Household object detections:

▬▬▬▬▬▬▬▬▬▬

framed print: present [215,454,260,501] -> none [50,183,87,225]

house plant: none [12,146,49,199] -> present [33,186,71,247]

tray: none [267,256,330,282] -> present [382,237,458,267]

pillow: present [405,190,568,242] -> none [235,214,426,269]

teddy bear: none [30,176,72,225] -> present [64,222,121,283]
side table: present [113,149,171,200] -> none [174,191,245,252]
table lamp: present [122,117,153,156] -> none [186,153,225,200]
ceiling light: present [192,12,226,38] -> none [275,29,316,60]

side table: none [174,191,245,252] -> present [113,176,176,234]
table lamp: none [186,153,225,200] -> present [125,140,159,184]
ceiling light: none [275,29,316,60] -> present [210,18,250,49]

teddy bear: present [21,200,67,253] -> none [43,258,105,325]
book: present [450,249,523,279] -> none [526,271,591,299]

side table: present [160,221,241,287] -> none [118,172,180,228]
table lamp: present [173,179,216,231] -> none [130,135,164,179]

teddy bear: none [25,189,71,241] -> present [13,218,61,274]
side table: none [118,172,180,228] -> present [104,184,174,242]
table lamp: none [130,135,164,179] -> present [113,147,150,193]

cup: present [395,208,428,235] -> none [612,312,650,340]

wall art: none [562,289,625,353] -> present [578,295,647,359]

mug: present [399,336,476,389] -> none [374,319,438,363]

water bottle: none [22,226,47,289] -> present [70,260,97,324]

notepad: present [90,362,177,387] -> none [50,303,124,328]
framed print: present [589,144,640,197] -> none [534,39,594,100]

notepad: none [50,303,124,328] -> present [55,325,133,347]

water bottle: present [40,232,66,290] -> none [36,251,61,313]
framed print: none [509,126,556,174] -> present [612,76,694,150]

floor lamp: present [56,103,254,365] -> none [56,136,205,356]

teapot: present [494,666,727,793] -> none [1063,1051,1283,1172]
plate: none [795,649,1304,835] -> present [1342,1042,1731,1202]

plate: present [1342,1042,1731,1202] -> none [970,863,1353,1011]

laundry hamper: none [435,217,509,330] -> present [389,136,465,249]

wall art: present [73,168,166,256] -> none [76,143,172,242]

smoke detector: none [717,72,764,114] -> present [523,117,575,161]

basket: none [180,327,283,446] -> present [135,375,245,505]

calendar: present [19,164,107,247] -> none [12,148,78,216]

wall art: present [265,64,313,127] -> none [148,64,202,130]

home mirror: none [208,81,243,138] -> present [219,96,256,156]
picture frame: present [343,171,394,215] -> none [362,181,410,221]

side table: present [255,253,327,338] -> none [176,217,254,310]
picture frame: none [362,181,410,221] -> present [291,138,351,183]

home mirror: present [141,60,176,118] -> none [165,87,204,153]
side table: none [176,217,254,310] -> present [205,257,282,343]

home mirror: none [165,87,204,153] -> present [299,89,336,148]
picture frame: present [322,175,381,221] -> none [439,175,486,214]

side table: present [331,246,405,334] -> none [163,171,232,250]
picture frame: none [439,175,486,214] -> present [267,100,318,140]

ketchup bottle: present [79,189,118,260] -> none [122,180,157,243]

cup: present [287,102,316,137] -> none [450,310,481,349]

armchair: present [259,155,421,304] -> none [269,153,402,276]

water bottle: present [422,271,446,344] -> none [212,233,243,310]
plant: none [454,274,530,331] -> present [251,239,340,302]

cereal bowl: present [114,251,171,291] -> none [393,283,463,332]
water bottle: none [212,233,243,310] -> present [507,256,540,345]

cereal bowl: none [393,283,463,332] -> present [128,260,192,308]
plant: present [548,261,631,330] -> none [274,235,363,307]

▬▬▬▬▬▬▬▬▬▬

# Action item
For every line of the entries holding the string "plant", add one to a tally; give the final figure only.

# Solution to this task
3